* [Exercise instructions]:
**a)** Please reproduce the passage of the book description starting with "Imagine, if you" and going on through "laws of physics.", word for word.
**b)** In the book description, name every person credited with inventing corporate strategy.

Segment Start: Document segment

Imagine, if you can, the world of business - without corporate strategy.
Remarkably, fifty years ago that's the way it was. Businesses made plans,
certainly, but without understanding the underlying dynamics of competition, costs, and
customers. It was like trying to design a large-scale engineering project without knowing
the laws of physics.
But in the 1960s, four mavericks and their posses created instigated a profound
shift in thinking that turbocharged business as never before, with implications far beyond
what even they imagined. In The Lords of Strategy, renowned business journalist and editor
Walter Kiechel tells, for the first time, the story of the four men who invented corporate
strategy as we know it and set in motion the modern, multibillion-dollar consulting
industry:
• Bruce Henderson, founder of Boston Consulting Group
• Bill Bain, creator of Bain & Company
• Fred Gluck, longtime Managing Director of McKinsey & Company
• Michael Porter, Harvard Business School professor
Providing a window into how to think about strategy today, Kiechel tells their
story with novelistic flair. At times inspiring, at times nearly terrifying, this book is
a revealing account of how these iconoclasts and the organizations they led revolutionized
the way we think about business, changed the very soul of the corporation, and transformed
the way we work.

Segment End: Document segment
Segment Start: Study material

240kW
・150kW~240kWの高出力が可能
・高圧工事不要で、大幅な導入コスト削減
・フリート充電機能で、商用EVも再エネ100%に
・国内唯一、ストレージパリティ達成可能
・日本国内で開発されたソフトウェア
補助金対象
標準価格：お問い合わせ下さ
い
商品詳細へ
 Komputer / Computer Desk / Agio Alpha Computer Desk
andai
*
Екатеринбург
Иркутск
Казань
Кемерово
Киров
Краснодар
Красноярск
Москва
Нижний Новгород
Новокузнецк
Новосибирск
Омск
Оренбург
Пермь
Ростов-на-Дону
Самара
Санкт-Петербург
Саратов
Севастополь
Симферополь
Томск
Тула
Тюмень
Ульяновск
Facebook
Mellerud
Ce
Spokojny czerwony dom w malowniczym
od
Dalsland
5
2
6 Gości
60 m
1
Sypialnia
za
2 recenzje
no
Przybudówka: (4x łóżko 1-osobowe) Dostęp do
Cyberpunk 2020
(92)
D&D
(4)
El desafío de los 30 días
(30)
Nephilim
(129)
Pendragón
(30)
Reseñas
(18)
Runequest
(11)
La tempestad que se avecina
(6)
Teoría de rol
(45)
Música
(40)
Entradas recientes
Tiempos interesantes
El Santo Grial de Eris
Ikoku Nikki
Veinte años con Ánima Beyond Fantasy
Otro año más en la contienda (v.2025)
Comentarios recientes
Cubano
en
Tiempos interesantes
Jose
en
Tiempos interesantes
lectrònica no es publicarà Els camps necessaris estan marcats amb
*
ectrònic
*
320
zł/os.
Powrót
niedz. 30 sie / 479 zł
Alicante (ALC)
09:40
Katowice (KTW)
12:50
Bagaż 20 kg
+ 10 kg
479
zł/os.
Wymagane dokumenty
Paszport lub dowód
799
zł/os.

Segment End: Study material

* [Results for the exercise]:
**a)**
Imagine, if you can, the world of business - without corporate strategy.
Remarkably, fifty years ago that's the way it was. Businesses made plans,
certainly, but without understanding the underlying dynamics of competition, costs, and
customers. It was like trying to design a large-scale engineering project without knowing
the laws of physics.

**b)**
Bruce Henderson
Bill Bain
Fred Gluck
Michael Porter